--- Prompt ---
The data beneath this task has to be reprinted character for character.

--- Stored data entries ---
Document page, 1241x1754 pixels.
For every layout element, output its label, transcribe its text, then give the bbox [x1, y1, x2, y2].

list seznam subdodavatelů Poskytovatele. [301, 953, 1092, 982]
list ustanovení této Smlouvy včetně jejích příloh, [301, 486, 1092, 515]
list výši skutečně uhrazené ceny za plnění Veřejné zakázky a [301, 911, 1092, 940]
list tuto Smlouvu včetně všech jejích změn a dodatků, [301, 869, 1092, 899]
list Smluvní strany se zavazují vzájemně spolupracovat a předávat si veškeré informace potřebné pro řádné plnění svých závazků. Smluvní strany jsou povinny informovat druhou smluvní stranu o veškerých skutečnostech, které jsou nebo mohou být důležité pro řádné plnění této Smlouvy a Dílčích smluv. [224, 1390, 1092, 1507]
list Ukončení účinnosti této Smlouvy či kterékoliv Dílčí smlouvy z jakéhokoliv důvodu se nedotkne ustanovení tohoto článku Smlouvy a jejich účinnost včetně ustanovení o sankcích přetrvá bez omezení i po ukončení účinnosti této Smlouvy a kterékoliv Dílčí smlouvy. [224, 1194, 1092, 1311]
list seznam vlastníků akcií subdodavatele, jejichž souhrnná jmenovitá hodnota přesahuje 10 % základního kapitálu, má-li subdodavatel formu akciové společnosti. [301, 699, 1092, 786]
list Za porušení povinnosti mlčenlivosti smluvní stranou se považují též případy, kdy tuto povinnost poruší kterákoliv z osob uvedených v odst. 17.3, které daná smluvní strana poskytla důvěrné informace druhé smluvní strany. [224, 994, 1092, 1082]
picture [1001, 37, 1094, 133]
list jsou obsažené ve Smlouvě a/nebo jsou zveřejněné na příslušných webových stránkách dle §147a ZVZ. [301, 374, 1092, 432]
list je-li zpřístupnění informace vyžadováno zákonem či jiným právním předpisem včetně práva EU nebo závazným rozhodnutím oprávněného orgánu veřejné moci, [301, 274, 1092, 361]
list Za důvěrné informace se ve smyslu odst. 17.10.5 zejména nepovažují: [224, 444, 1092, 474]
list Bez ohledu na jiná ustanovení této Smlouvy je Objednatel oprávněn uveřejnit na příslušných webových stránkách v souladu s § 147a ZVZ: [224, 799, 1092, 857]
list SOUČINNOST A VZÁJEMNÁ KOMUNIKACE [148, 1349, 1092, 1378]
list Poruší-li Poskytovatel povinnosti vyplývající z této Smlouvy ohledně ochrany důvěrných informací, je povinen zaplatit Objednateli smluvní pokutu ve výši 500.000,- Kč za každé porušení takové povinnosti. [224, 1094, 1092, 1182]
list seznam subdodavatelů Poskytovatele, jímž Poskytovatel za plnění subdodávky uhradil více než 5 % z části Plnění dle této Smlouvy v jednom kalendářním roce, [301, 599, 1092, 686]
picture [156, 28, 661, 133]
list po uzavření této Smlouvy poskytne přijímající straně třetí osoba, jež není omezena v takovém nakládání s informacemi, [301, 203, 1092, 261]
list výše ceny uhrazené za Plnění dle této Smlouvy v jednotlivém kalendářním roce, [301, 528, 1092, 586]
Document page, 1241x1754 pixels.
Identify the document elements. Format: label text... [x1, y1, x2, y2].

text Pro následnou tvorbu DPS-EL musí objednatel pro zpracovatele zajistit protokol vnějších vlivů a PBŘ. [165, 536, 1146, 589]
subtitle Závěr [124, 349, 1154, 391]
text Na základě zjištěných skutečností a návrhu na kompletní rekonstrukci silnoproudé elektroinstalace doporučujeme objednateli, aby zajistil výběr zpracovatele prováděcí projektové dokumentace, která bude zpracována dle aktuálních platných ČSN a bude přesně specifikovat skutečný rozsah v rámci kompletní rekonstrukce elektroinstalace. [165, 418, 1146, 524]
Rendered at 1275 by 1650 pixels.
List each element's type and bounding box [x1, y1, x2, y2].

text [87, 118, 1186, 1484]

--- Response ---
Document page, 1241x1754 pixels.
For every layout element, output its label, transcribe its text, then give the bbox [x1, y1, x2, y2].

list seznam subdodavatelů Poskytovatele. [301, 953, 1092, 982]
list ustanovení této Smlouvy včetně jejích příloh, [301, 486, 1092, 515]
list výši skutečně uhrazené ceny za plnění Veřejné zakázky a [301, 911, 1092, 940]
list tuto Smlouvu včetně všech jejích změn a dodatků, [301, 869, 1092, 899]
list Smluvní strany se zavazují vzájemně spolupracovat a předávat si veškeré informace potřebné pro řádné plnění svých závazků. Smluvní strany jsou povinny informovat druhou smluvní stranu o veškerých skutečnostech, které jsou nebo mohou být důležité pro řádné plnění této Smlouvy a Dílčích smluv. [224, 1390, 1092, 1507]
list Ukončení účinnosti této Smlouvy či kterékoliv Dílčí smlouvy z jakéhokoliv důvodu se nedotkne ustanovení tohoto článku Smlouvy a jejich účinnost včetně ustanovení o sankcích přetrvá bez omezení i po ukončení účinnosti této Smlouvy a kterékoliv Dílčí smlouvy. [224, 1194, 1092, 1311]
list seznam vlastníků akcií subdodavatele, jejichž souhrnná jmenovitá hodnota přesahuje 10 % základního kapitálu, má-li subdodavatel formu akciové společnosti. [301, 699, 1092, 786]
list Za porušení povinnosti mlčenlivosti smluvní stranou se považují též případy, kdy tuto povinnost poruší kterákoliv z osob uvedených v odst. 17.3, které daná smluvní strana poskytla důvěrné informace druhé smluvní strany. [224, 994, 1092, 1082]
picture [1001, 37, 1094, 133]
list jsou obsažené ve Smlouvě a/nebo jsou zveřejněné na příslušných webových stránkách dle §147a ZVZ. [301, 374, 1092, 432]
list je-li zpřístupnění informace vyžadováno zákonem či jiným právním předpisem včetně práva EU nebo závazným rozhodnutím oprávněného orgánu veřejné moci, [301, 274, 1092, 361]
list Za důvěrné informace se ve smyslu odst. 17.10.5 zejména nepovažují: [224, 444, 1092, 474]
list Bez ohledu na jiná ustanovení této Smlouvy je Objednatel oprávněn uveřejnit na příslušných webových stránkách v souladu s § 147a ZVZ: [224, 799, 1092, 857]
list SOUČINNOST A VZÁJEMNÁ KOMUNIKACE [148, 1349, 1092, 1378]
list Poruší-li Poskytovatel povinnosti vyplývající z této Smlouvy ohledně ochrany důvěrných informací, je povinen zaplatit Objednateli smluvní pokutu ve výši 500.000,- Kč za každé porušení takové povinnosti. [224, 1094, 1092, 1182]
list seznam subdodavatelů Poskytovatele, jímž Poskytovatel za plnění subdodávky uhradil více než 5 % z části Plnění dle této Smlouvy v jednom kalendářním roce, [301, 599, 1092, 686]
picture [156, 28, 661, 133]
list po uzavření této Smlouvy poskytne přijímající straně třetí osoba, jež není omezena v takovém nakládání s informacemi, [301, 203, 1092, 261]
list výše ceny uhrazené za Plnění dle této Smlouvy v jednotlivém kalendářním roce, [301, 528, 1092, 586]
Document page, 1241x1754 pixels.
Identify the document elements. Format: label text... [x1, y1, x2, y2].

text Pro následnou tvorbu DPS-EL musí objednatel pro zpracovatele zajistit protokol vnějších vlivů a PBŘ. [165, 536, 1146, 589]
subtitle Závěr [124, 349, 1154, 391]
text Na základě zjištěných skutečností a návrhu na kompletní rekonstrukci silnoproudé elektroinstalace doporučujeme objednateli, aby zajistil výběr zpracovatele prováděcí projektové dokumentace, která bude zpracována dle aktuálních platných ČSN a bude přesně specifikovat skutečný rozsah v rámci kompletní rekonstrukce elektroinstalace. [165, 418, 1146, 524]
Rendered at 1275 by 1650 pixels.
List each element's type and bounding box [x1, y1, x2, y2].

text [87, 118, 1186, 1484]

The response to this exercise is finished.